JAKARTA (BLOOMBERG) – Birokrasi Indonesia mencegah hampir US $ 50 miliar (S $ 69,8 miliar) dalam dukungan fiskal disalurkan kepada bisnis dan petugas kesehatan yang dilanda virus, mempertaruhkan kemerosotan ekonomi yang lebih dalam di tengah lonjakan kasus.
Pemerintah telah menghabiskan kurang dari 5 persen dari 87,6 triliun rupiah (S $ 8,4 miliar) yang disisihkan untuk perawatan kesehatan prioritas karena keterlambatan dalam proses verifikasi dan persetujuan. Sekitar 85 persen dari 120,6 triliun rupiah dalam keringanan pajak dan manfaat lainnya bagi perusahaan belum dialokasikan, data resmi menunjukkan.
Pengeluaran yang lambat telah membuat frustrasi Presiden Joko Widodo, yang meminjam sejumlah rekor untuk membiayai stimulus dan telah mengancam akan mengubah kabinetnya jika para menteri gagal mempercepat pencairan. Penundaan juga mengkhawatirkan bagi bisnis, karena mereka bersiap menghadapi kemungkinan resesi di ekonomi terbesar di Asia Tenggara.
“Kami kehabisan waktu untuk menyelamatkan ekonomi,” kata Rosan Roeslani, ketua Kamar Dagang dan Industri Indonesia. “Pengeluaran stimulus pemerintah sangat lambat.”

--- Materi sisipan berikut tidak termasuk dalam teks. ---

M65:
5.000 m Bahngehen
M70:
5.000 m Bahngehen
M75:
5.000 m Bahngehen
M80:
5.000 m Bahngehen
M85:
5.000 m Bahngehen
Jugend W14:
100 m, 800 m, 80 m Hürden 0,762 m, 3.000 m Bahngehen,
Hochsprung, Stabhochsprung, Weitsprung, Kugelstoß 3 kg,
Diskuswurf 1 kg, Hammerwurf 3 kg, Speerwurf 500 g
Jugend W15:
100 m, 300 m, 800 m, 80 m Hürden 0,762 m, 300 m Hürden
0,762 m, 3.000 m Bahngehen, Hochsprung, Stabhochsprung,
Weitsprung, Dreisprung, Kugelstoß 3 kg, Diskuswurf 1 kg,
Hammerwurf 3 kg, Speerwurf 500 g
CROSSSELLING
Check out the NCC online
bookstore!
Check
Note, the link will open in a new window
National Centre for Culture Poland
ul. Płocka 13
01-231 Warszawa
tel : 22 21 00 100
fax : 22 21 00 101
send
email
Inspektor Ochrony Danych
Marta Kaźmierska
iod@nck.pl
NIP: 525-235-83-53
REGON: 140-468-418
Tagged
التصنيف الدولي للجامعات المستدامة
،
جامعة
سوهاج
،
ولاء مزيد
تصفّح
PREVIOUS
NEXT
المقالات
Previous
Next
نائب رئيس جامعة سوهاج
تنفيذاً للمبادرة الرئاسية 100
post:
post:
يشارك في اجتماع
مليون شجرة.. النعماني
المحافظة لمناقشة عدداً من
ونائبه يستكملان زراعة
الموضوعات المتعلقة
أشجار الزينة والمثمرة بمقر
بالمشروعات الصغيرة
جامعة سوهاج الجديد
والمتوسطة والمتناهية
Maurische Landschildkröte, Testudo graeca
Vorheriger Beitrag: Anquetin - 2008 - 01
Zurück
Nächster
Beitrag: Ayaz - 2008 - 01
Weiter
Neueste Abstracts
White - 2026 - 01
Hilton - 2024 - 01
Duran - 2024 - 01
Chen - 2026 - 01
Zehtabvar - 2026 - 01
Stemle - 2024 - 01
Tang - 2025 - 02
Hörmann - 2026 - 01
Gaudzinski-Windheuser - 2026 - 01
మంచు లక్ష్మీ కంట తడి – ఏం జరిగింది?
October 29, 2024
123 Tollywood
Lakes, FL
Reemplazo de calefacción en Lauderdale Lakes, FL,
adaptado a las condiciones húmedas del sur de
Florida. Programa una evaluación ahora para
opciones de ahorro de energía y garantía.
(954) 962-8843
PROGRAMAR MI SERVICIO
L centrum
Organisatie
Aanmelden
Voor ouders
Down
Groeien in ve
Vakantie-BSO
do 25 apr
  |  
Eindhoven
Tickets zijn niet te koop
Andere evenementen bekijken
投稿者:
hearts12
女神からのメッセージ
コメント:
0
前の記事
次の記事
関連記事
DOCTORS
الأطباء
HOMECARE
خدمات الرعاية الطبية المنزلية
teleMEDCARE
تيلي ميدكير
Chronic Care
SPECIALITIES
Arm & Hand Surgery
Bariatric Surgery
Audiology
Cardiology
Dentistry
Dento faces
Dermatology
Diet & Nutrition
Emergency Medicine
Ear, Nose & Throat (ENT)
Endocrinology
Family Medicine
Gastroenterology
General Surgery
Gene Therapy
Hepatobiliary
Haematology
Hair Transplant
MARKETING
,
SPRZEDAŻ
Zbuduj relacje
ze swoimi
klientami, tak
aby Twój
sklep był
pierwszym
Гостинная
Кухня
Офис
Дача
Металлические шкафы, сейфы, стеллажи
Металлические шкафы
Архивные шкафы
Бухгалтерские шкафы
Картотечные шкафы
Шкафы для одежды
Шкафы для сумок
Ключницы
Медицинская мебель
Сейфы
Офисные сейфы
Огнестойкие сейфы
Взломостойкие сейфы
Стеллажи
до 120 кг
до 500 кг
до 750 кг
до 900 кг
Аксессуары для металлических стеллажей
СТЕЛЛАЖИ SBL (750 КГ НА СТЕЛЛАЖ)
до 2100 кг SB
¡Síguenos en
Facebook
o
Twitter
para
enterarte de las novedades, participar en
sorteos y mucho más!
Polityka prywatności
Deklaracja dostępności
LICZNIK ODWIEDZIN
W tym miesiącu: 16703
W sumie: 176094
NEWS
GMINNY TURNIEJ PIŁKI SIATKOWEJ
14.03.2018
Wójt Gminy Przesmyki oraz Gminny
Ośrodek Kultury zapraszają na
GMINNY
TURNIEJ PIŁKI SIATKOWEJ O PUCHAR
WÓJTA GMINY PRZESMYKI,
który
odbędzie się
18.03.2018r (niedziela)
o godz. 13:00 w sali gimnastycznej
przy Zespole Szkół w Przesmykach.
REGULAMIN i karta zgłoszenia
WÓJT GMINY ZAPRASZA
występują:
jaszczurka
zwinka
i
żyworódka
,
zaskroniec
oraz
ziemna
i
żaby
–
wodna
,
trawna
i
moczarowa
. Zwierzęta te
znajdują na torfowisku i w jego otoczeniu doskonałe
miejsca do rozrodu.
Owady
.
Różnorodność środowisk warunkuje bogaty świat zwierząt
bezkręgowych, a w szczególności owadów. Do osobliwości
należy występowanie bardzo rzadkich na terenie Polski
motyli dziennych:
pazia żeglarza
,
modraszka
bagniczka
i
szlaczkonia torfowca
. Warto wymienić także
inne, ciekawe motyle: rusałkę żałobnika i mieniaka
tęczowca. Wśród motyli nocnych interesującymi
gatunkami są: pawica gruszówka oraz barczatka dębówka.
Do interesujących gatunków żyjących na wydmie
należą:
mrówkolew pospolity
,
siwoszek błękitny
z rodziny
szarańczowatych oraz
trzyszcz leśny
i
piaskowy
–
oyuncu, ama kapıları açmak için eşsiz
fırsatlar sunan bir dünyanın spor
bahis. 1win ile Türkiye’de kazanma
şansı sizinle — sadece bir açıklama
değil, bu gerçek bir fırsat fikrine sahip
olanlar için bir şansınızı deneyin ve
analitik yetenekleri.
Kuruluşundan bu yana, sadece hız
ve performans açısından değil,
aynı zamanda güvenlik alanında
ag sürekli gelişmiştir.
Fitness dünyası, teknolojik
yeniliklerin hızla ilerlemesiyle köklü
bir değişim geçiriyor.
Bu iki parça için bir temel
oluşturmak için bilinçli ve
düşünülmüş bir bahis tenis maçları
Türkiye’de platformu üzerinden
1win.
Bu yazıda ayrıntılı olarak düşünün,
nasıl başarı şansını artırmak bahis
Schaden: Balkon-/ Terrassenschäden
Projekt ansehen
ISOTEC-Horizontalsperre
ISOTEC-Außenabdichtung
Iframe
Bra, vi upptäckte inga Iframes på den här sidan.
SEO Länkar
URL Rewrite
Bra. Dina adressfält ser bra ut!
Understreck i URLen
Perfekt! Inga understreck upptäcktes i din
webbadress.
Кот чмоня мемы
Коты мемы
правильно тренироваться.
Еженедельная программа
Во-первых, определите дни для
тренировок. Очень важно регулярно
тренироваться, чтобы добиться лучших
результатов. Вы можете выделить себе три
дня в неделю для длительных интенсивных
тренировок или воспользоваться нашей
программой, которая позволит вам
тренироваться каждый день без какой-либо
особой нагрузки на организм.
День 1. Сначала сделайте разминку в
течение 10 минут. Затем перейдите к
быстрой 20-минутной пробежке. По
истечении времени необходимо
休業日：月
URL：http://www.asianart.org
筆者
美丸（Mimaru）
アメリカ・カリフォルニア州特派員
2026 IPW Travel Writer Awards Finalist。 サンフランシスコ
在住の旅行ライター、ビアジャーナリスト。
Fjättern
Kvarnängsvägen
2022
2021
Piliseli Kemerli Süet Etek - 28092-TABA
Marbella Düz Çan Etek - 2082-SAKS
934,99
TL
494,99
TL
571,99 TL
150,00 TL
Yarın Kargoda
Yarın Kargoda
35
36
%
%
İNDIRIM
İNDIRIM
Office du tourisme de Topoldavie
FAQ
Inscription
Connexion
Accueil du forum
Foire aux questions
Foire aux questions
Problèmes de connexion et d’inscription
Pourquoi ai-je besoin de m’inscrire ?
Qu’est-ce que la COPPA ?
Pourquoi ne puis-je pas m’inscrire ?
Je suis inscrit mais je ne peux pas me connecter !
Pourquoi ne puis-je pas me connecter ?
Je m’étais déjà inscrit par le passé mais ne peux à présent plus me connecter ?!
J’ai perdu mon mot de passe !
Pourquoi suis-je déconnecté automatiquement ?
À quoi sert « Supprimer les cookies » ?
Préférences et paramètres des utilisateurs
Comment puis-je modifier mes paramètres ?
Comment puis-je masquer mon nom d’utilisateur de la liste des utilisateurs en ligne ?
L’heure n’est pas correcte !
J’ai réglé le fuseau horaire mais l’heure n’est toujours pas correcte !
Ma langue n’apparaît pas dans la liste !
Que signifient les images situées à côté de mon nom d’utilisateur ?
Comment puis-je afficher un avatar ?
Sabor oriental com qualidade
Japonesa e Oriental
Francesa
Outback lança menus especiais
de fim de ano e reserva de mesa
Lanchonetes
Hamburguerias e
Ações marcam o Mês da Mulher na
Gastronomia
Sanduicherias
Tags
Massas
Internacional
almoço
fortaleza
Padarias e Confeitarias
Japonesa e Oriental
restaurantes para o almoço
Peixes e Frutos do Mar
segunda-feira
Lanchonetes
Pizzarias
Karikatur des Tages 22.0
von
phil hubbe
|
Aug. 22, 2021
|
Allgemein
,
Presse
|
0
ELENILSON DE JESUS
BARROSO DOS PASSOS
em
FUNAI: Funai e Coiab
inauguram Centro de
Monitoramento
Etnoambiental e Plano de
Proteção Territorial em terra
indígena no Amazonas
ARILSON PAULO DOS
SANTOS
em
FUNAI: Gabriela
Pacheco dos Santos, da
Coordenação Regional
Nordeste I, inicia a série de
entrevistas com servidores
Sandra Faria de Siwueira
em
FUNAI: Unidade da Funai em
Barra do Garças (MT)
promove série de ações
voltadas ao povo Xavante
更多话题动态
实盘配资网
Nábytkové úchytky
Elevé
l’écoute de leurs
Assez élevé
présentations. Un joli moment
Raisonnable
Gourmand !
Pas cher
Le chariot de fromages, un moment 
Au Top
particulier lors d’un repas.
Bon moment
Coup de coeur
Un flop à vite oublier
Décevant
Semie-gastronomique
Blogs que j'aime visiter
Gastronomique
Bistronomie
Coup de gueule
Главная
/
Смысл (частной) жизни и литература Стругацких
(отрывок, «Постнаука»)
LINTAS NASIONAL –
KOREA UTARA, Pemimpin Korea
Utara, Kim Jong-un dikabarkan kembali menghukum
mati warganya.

Tidak ada kegagalan untuk mendapatkan stimulus yang lebih jelas daripada di sektor kesehatan negara. Pemerintah mengumumkan insentif tunai untuk petugas kesehatan di garis depan perjuangan Covid-19, tetapi hanya sekitar 20 persen dari 120.000 perawat yang memenuhi syarat telah menerima manfaatnya.
Itu sebagian karena rumah sakit belum merekomendasikan pekerja untuk insentif atau pemerintah daerah tidak mengeluarkan aturan, menurut Harif Fadhillah, ketua Asosiasi Perawat Indonesia.
Rumah sakit juga berjuang untuk mendapatkan penggantian biaya perawatan pasien Covid-19 karena beberapa lapis persetujuan dan verifikasi yang diperlukan, kata Ichsan Hanafi, sekretaris jenderal Asosiasi Rumah Sakit Swasta Indonesia, yang mewakili sekitar 1.300 anggota.
Penundaan pengeluaran sudah berdampak pada pertumbuhan, menurut Roeslani, yang memperkirakan kontraksi 4 persen hingga 6 persen pada kuartal kedua, lebih buruk dari perkiraan resmi penurunan 3,8 persen. Ekonomi bisa memasuki resesi teknis karena mungkin menyusut pada kuartal ketiga juga, katanya.
Jokowi, demikian presiden dikenal, telah mengalokasikan 695,2 triliun rupiah dalam bentuk stimulus untuk membantu meredam pukulan pandemi. Dia telah meninggalkan batas defisit fiskal sebesar 3 persen dari produk domestik bruto, dengan pemerintahnya mendorong bank sentral untuk membiayai sebagian besar pengeluaran.
Setelah mendapatkan bantuan Bank Indonesia minggu ini dalam mendanai defisit fiskal, pekerjaan nyata sekarang dimulai dalam menyalurkan uang untuk memacu pertumbuhan, kata Ryan Kiryanto, kepala ekonom PT Bank Negara Indonesia.
“Sekarang pekerjaan terbesar adalah memastikan bahwa anggaran dan pembiayaan yang disiapkan besar ini benar-benar dilaksanakan untuk publik dan bisnis sehingga dapat secara efektif memulihkan tingkat permintaan dan ekonomi secara keseluruhan,” katanya.